If anyone had told members of Russia’s lower house of parliament on August 16, 1999 that the vote they were about to take would shape events in their country and much of the world for the next two decades, they would have been very surprised. A week earlier, President Yeltsin had dismissed Prime Minister Sergei Stepashin and nominated Russia’s domestic security chief to take his place; the extraordinary session of the Duma was called in the midst of the August recess to consider the nomination. The candidate’s name was Vladimir Putin, and he was little-known even to many in the establishment, let alone the public at large. Yeltsin’s announcement that he would like to see the premier-designate succeed him in the Kremlin was met with ridicule.

That incredulous possibility was not even mentioned by most lawmakers as they spoke in the chamber that afternoon. The only exception was Grigory Yavlinsky, leader of the liberal Yabloko group, who remarked that “we do not consider it appropriate that people who had worked in the Soviet security services can lead our country and run in presidential elections.” There was nothing like the drama of the German Reichstag session in the Kroll Opera House on March 23, 1933; the speeches were routine and uneventful.

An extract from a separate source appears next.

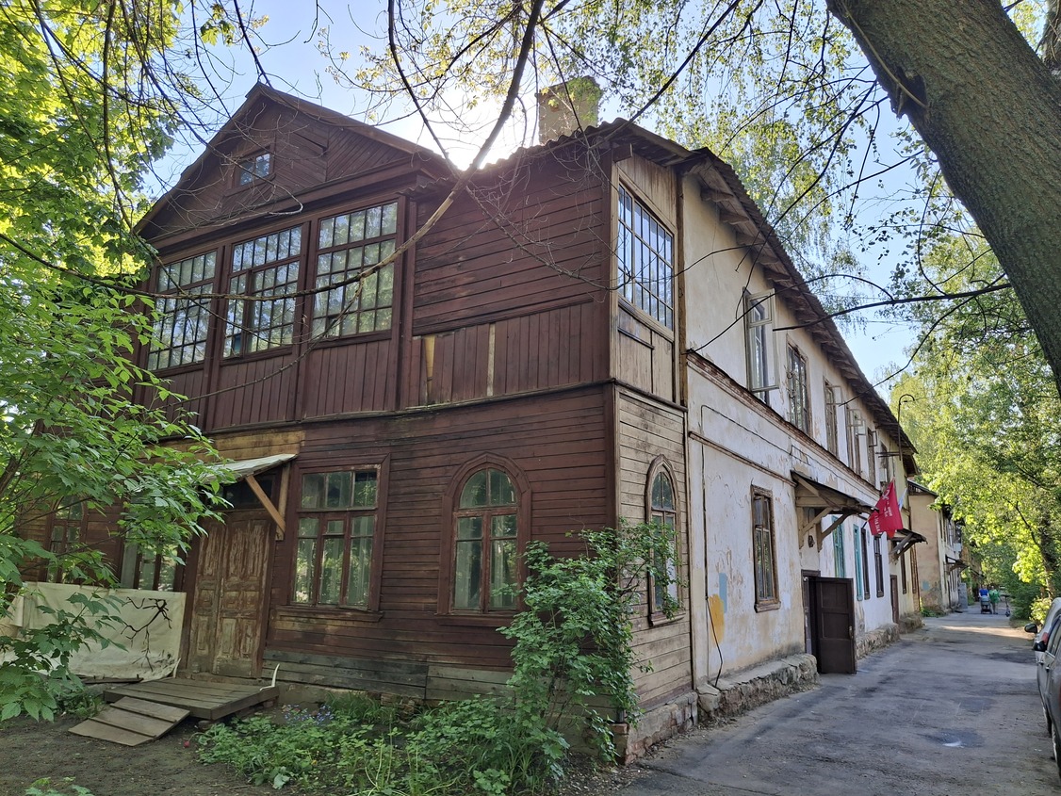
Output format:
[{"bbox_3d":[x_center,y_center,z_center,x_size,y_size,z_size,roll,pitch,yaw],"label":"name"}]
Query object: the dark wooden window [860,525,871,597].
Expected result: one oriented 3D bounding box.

In fact, parliamentary leaders hardly even discussed the candidate or his program, preferring to spar over their own political differences. Russia was four months away from a parliamentary election; the pollswere predicting a strong showing by opposition parties; and the appointment of what was likely to be yet another caretaker prime minister—Russia’s sixth in seventeen months—did not seem like an important matter.

Perhaps some in the chamber should have paid attention to Putin’s pledge to “strengthen the executive vertical of power” or his stated preference for the abolition of direct elections for regional governors, but no one did. “I don’t think we should torment ourselves with this decision,” Oleg Morozov, leader of the centrist Regions of Russia group, counseled his colleagues. “We should vote, forget about it, and get on with business. We all have things to do.” The vote was done with at 5:22pm, when Speaker Gennady Seleznev announced the results: 233 of the 450 members of the Duma voted to confirm Putin as prime minister; 84 voted against.

Nineteen days later, an explosion in the southern town of Buinaksk would set off the chain of mysterious apartment bombings that killed more than three hundred people across Russia and gave Putin’s government a pretext for a full-scale military campaign in Chechnya. It was against the backdrop of this national emergency that the uncharismatic KGB officer—styling himself as Russia’s savior with the promise to “wipe out terrorists in the shithouse”—went from two percent in the polls to securing a parliamentary majority in December’s election. By New Year’s Eve, with Yeltsin’s surprise resignation, he was in the Kremlin; the following May many of the same lawmakers who had rushed through the confirmation vote to "get on with business” were guests at his presidential inauguration.

The rest, as the British say, is history.